During the presidency of Martin Goland, the Southwest Research Institute achieved worldwide prominence in the fields of nondestructive performance evaluation of utility power plants, both fossil and nuclear, in fire technology, and in engines, fuels, and lubricants. Goland was an active participant in the developments within the engineering community, both nationally and internationally, and he was committed to furthering the contribution of technology to society's quality of life. His membership in the numerous policy committees of professional societies and government agencies was a reflection of the wide recognition of his quality as a statesman.

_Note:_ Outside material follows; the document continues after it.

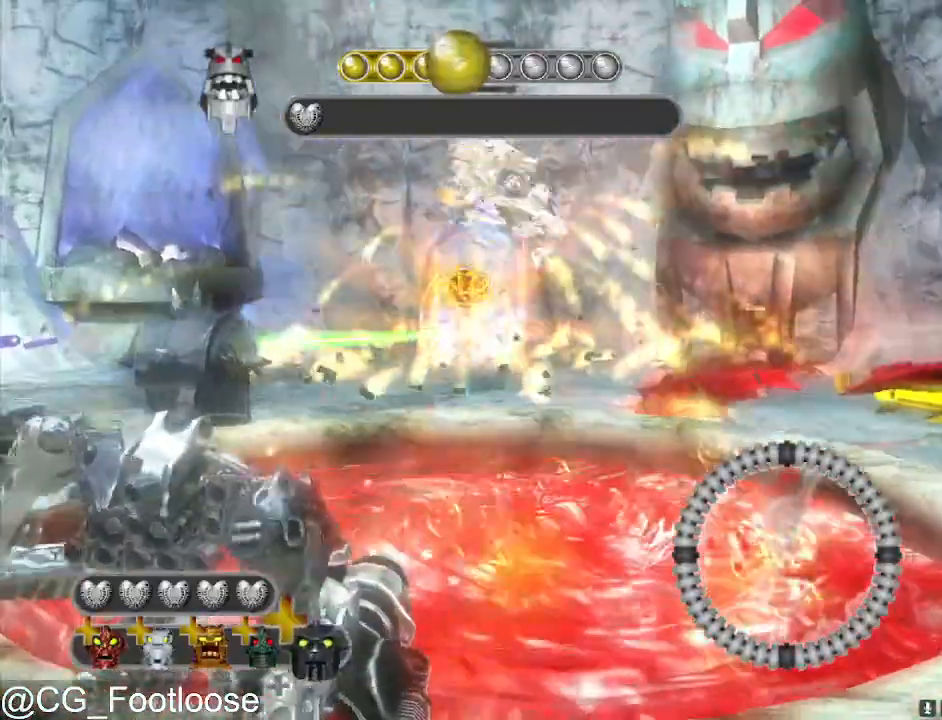
{"keys": ["a"], "mouse": [], "events": [[283, "a", "down"], [317, "d", "up"]]}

Extremely active throughout his career in community and business affairs in San Antonio, Goland was past president and chairman of the board of directors of the Greater San Antonio Chamber of Commerce, vice-president of United Way of San Antonio, a member of the Salvation Army Advisory Board, a member of the board of trustees of Keystone School, and chairman of the United San Antonio Business/Community Network for Education. In 1989 he was instrumental in helping the Alliance for Education at the University of Texas at San Antonio bring Project 2061 to San Antonio. That effort is a national test program to revitalize the teaching of science, mathematics, and technology in the nation's secondary school system. He was chairman of the alliance's community advisory committee and assisted the organization in winning a multimillion-dollar National Science Foundation contract to apply advanced science and technology teaching concepts in a thirteen-county area reaching from San Antonio to the Rio Grande Valley. The National Employees Services and Recreation Association named him the 1993 Employer of the Year. He was active in hundreds of other organizations including the YMCA, the United Negro College Fund, the San Antonio World Trade Council, public television, and the Governor's Texas Aerospace and National Defense Technology Development Council.
He is survived by his wife, Charlotte (Nelson) Goland; his two sons, Lawrence J. Goland, San Antonio, and Nelson S. Goland, Honolulu, Hawaii; his daughter, Claudia Goland Guy and her husband, Dale, Sacramento, California; his brother and sister-in-law, Dr. and Mrs. B.A. Nelson, Kansas City, Missouri; and several nieces and nephews.